Von Januar bis September wurden chemische und pharmazeutische Erzeugnisse im Wert von 18,17 Milliarden Euro aus Hessen exportiert; der Wert ist damit nahezu konstant geblieben (2024: 18,00 Milliarden Euro; plus 0,9 Prozent). Importiert wurden Waren im Wert von 17,87 Milliarden Euro (2024: 17,03 Milliarden Euro) und damit 4,9 Prozent mehr als im Vorjahr. Der Maschinenbau vermeldet positive Zahlen. Die Exporte stiegen mit 7,48 Milliarden Euro (2024: 6,72 Milliarden Euro) deutlich um 11,3 Prozent. Die Importe haben mit 8,99 Milliarden Euro (2024: 8,63 Milliarden Euro; plus 4,2 Prozent) leicht zugelegt. Ähnlich lief es in der Automobilbranche. Dort stiegen die Exporte mit 6,60 Milliarden Euro (2024: 6,22 Milliarden Euro) um 6,1 Prozent. Die Importe fielen mit 10,01 Milliarden Euro (2024: 10,60 Milliarden Euro) um 5,6 Prozent. Der Export von elektrotechnischen Erzeugnissen verzeichnete in den ersten neun Monaten mit 6,93 Milliarden einen deutlichen Zuwachs um 22,9 Prozent (2024: 5,64 Milliarden Euro). Auch die Importe stiegen mit 12,98 Milliarden Euro deutlich um 9,6 Prozent (2024: 11,84 Milliarden Euro).
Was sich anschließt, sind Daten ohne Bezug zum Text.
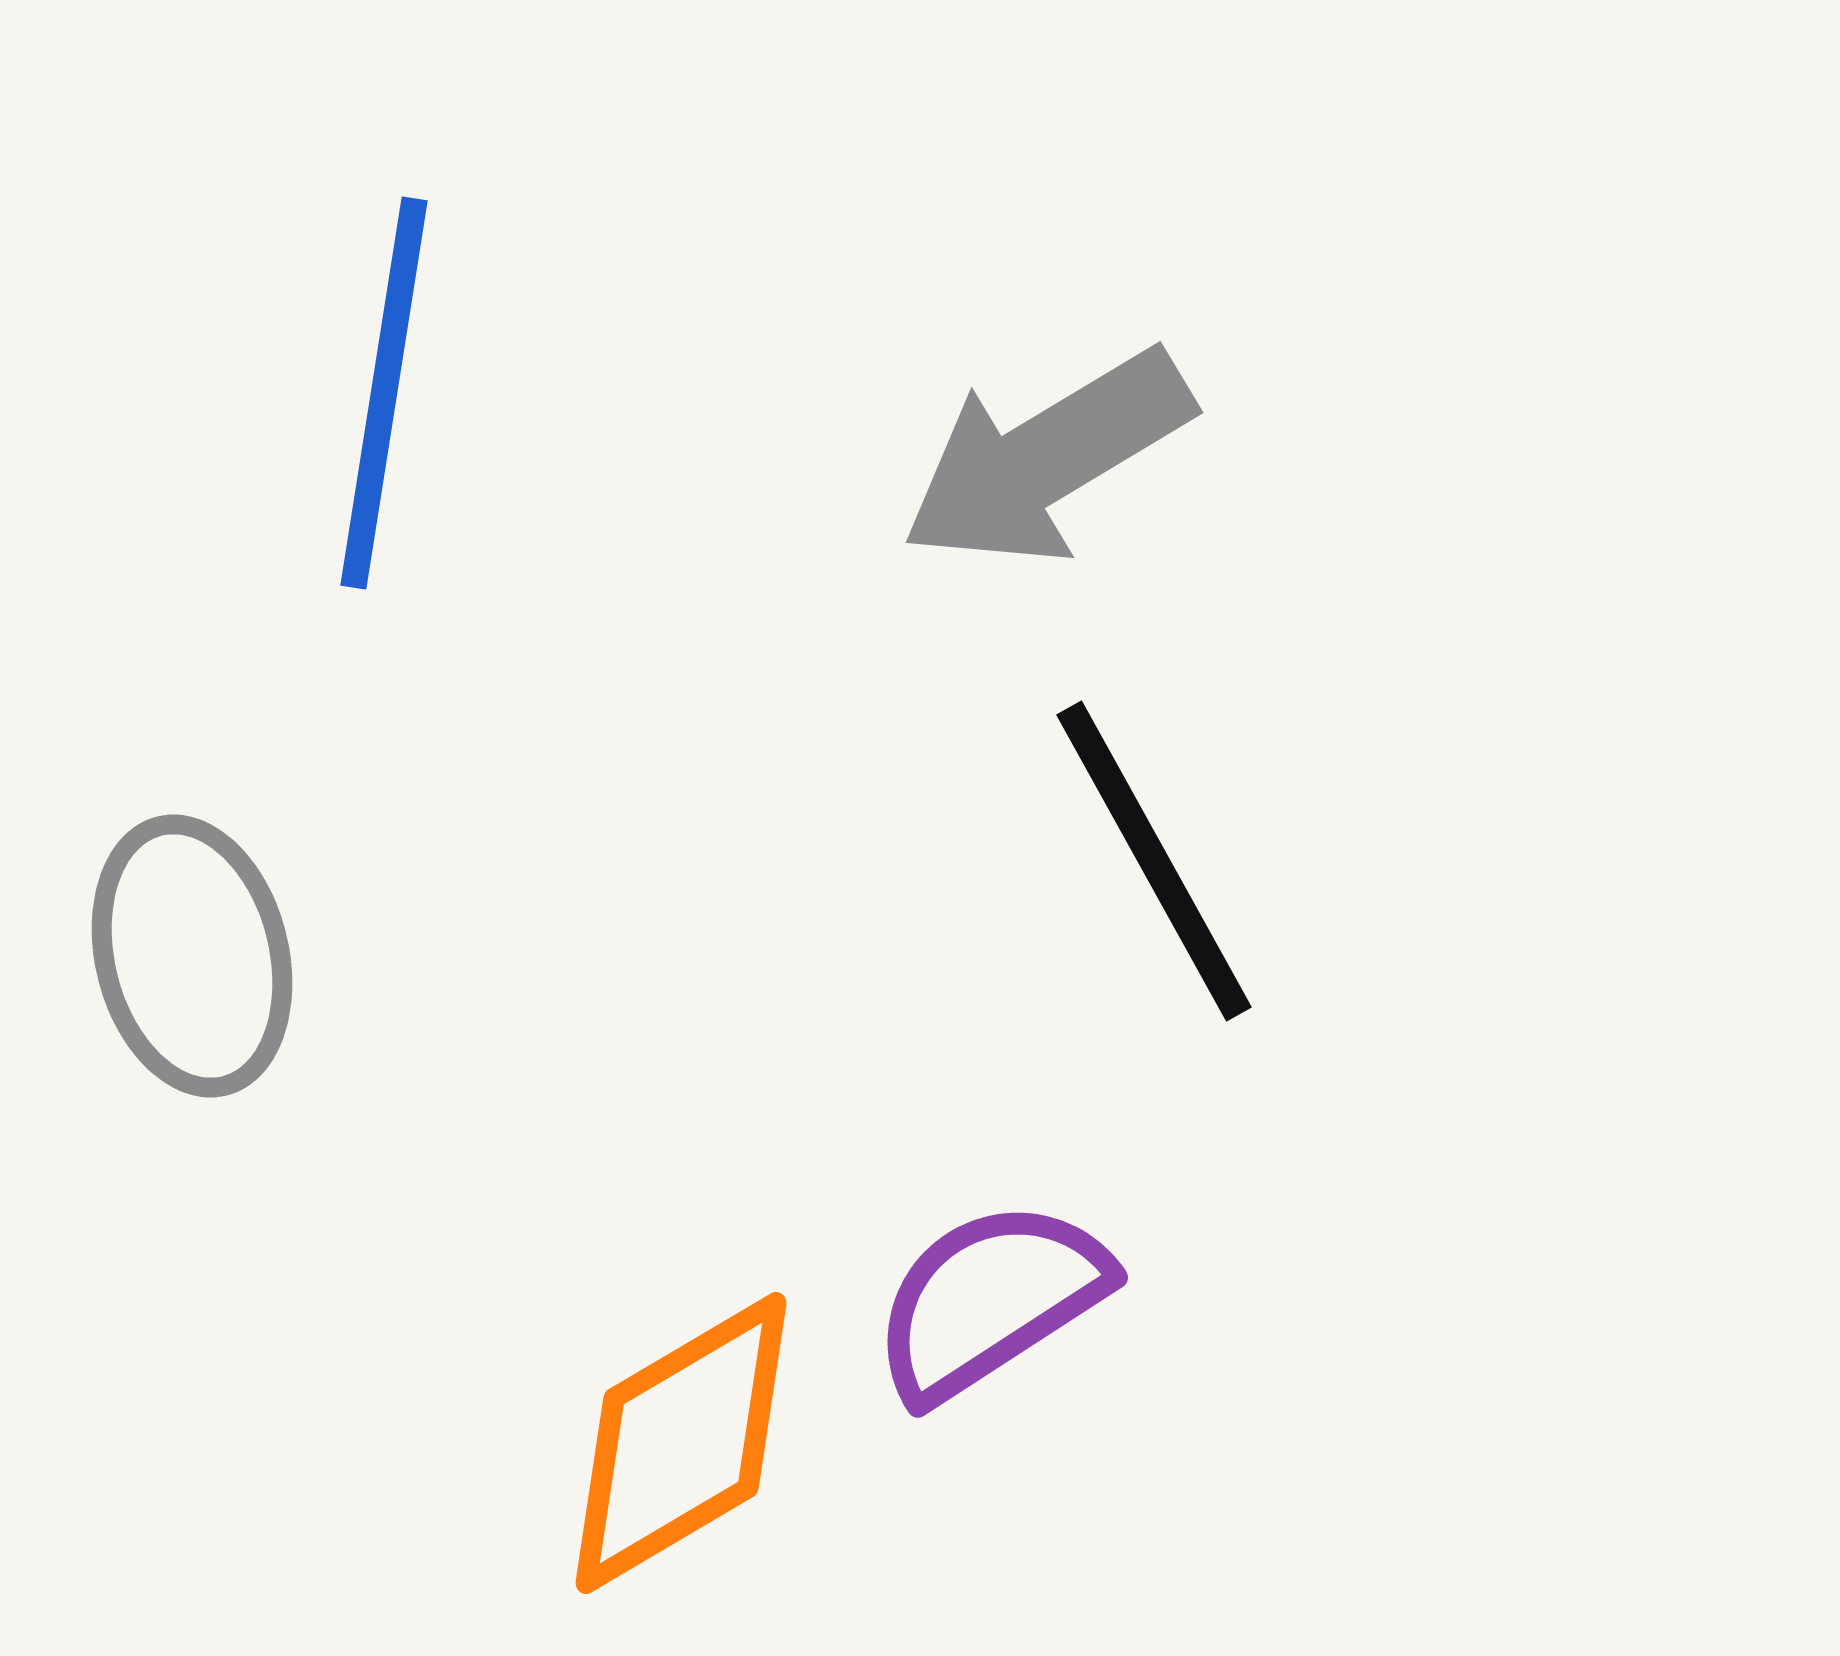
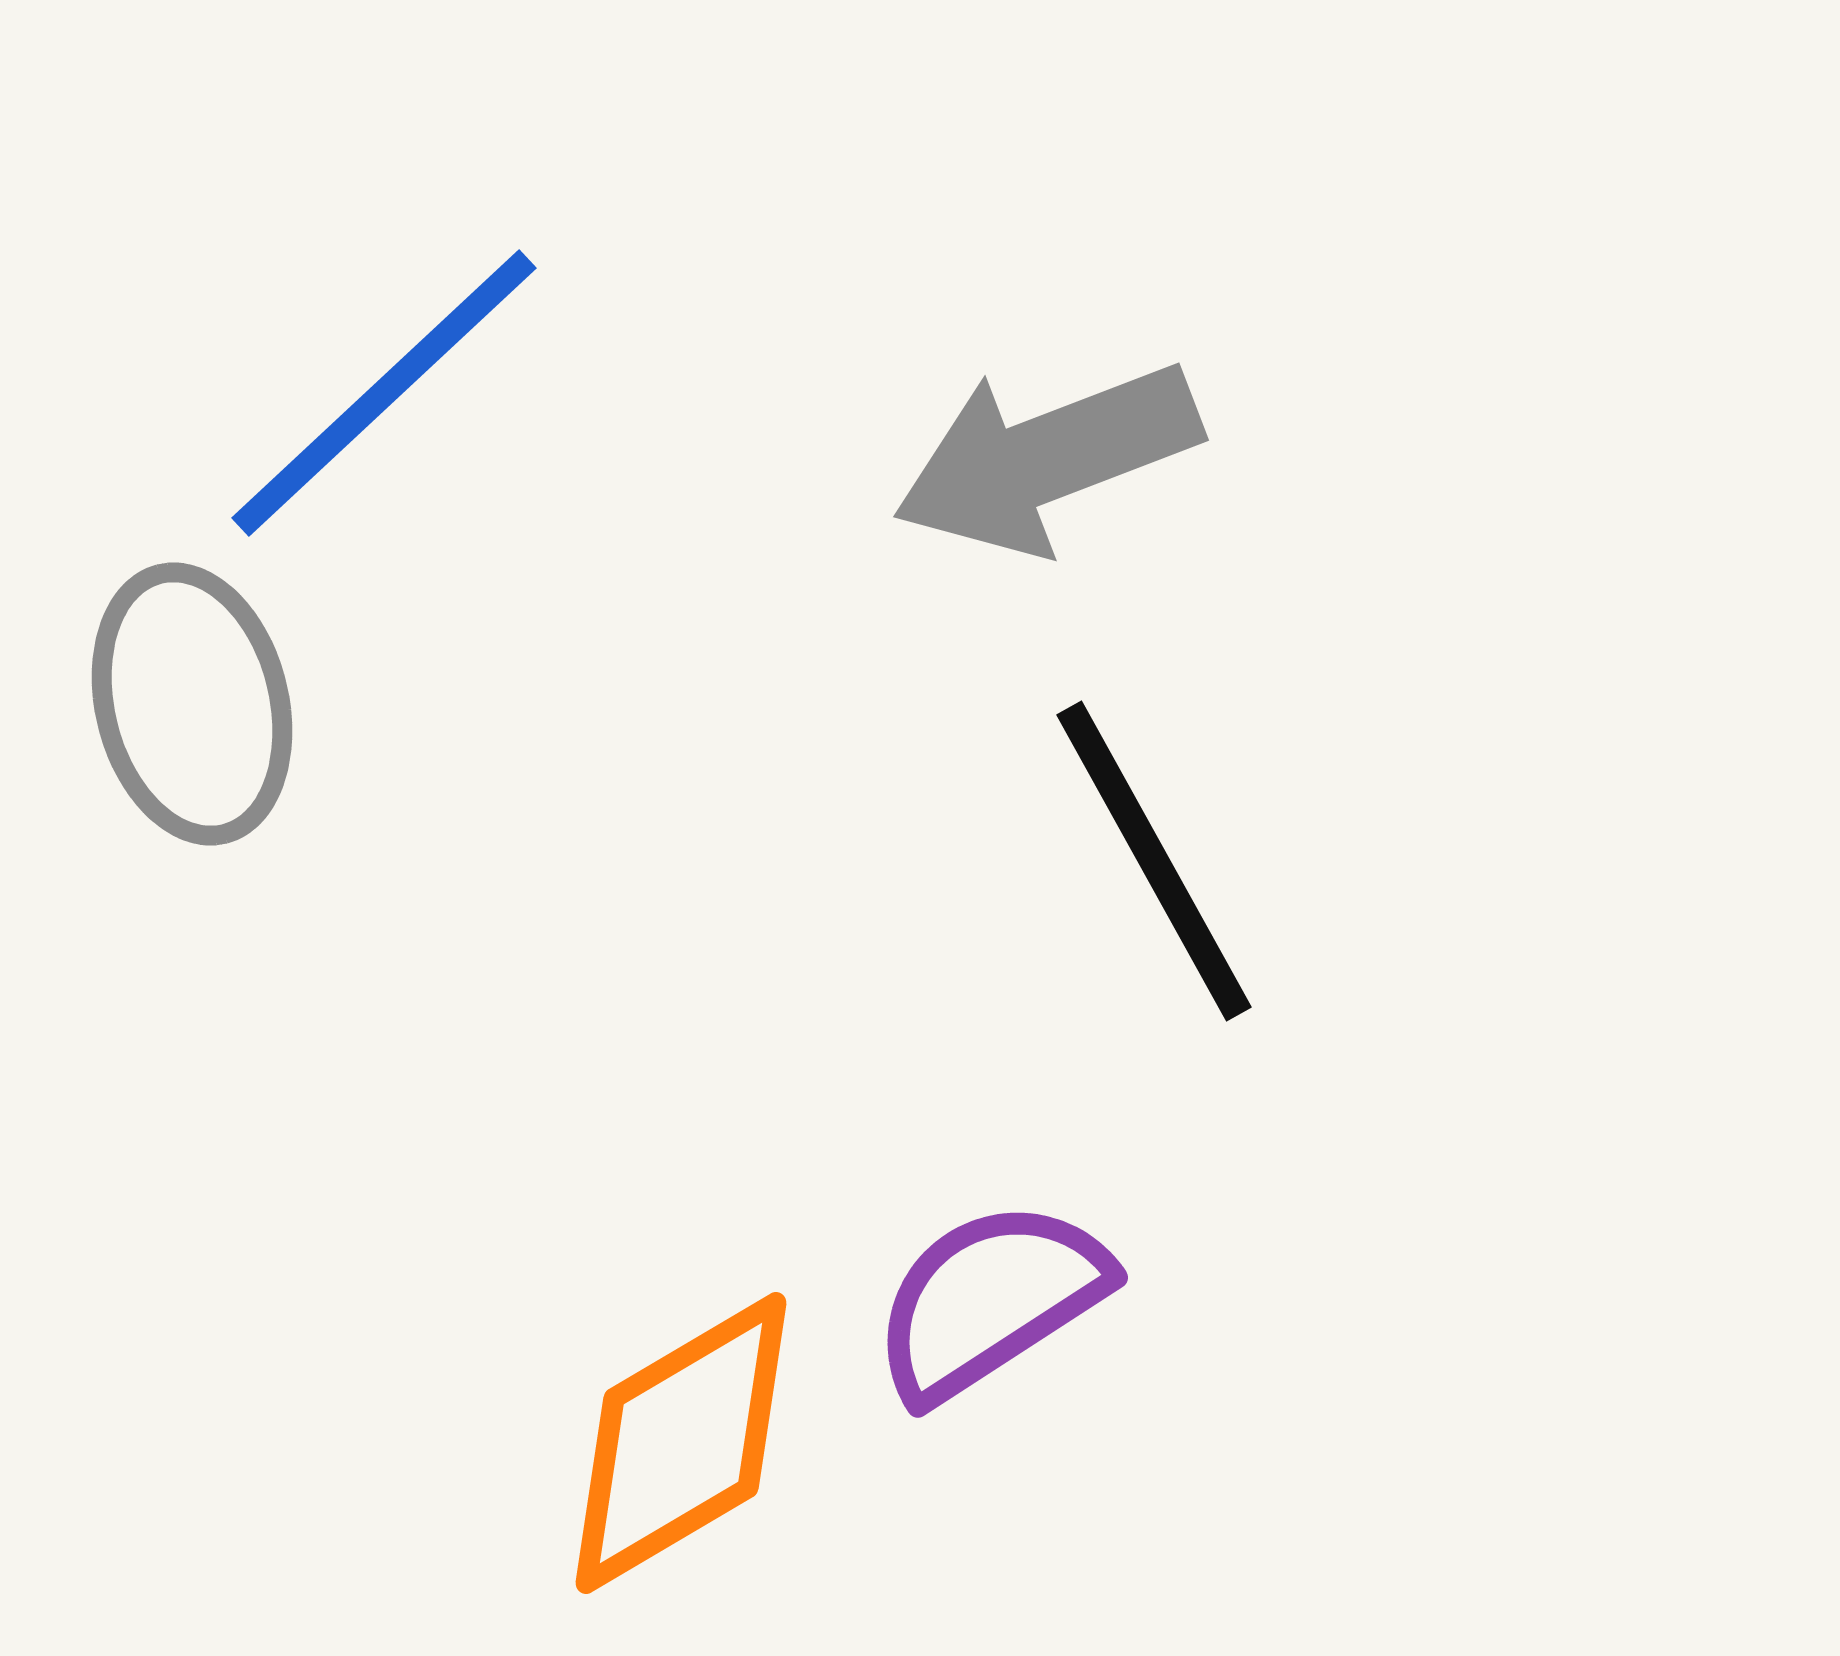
blue line: rotated 38 degrees clockwise
gray arrow: rotated 10 degrees clockwise
gray ellipse: moved 252 px up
Frankreich zweitwichtigster Abnehmer / Importe aus China legen deutlich zu

Zweitwichtigster Abnehmer hinter den USA bleibt weiterhin Frankreich, auch wenn die Exporte rückläufig waren. Exportiert wurden in den ersten neun Monaten Waren im Wert von 4,62 Milliarden Euro (2024: 4,79 Milliarden Euro; minus 3,5 Prozent). Noch deutlicher war der Rückgang beim Import. Importiert wurden Waren für 6,26 Milliarden Euro (2024: 7,12 Milliarden Euro; minus 12,1 Prozent). Polen bleibt auch weiterhin drittwichtigster Abnehmer für Hessen. Die Exporte sind in den ersten neun Monaten des Jahres im Vergleich zum Vorjahr leicht gestiegen. Exportiert wurden von Januar bis September Waren im Wert von 3,71 Milliarden Euro (2024: 3,64 Milliarden Euro; plus 1,9 Prozent) und für 3,18 Milliarden Euro importiert (2024: 3,17 Milliarden Euro; plus 0,3 Prozent). Die Exporte in das Vereinigte Königreich sind deutlich zurückgegangen. Exportiert wurden von Januar bis September Waren im Wert von 2,18 Milliarden Euro (2024: 2,85 Milliarden Euro; minus 23,5 Prozent). Im Gegensatz dazu haben die Importe deutlich zugelegt. Importiert wurden Waren für 3,70 Milliarden Euro (2024: 2,93 Milliarden Euro; plus 26,3 Prozent).
Die Exporte nach China sind in den ersten neun Monaten nahezu konstant geblieben. Die Ausfuhren dorthin betrugen von Januar bis September 3,01 Milliarden Euro (2024: 3,06 Milliarden). Das ist ein Minus von 1,63 Prozent. Die Importe haben kräftig zugelegt. Importiert wurden Waren im Wert von 9,96 Milliarden Euro (2024: 8,56 Milliarden Euro; plus 16,35 Prozent). „China ist durch die Zollpolitik Donald Trumps noch stärker betroffen als die EU. Das führt dazu, dass China Waren, die früher in die USA exportiert wurden, verstärkt nach Europa umleitet. Das spüren auch unsere Mitgliedsunternehmen“, sagt Scheer. Dabei handele es sich auch um subventionierte Produkte, was zu unfairem Wettbewerb führt. Die EU und auch die Bundesregierung müsse Maßnahmen ergreifen und für einen fairen Wettbewerb sorgen.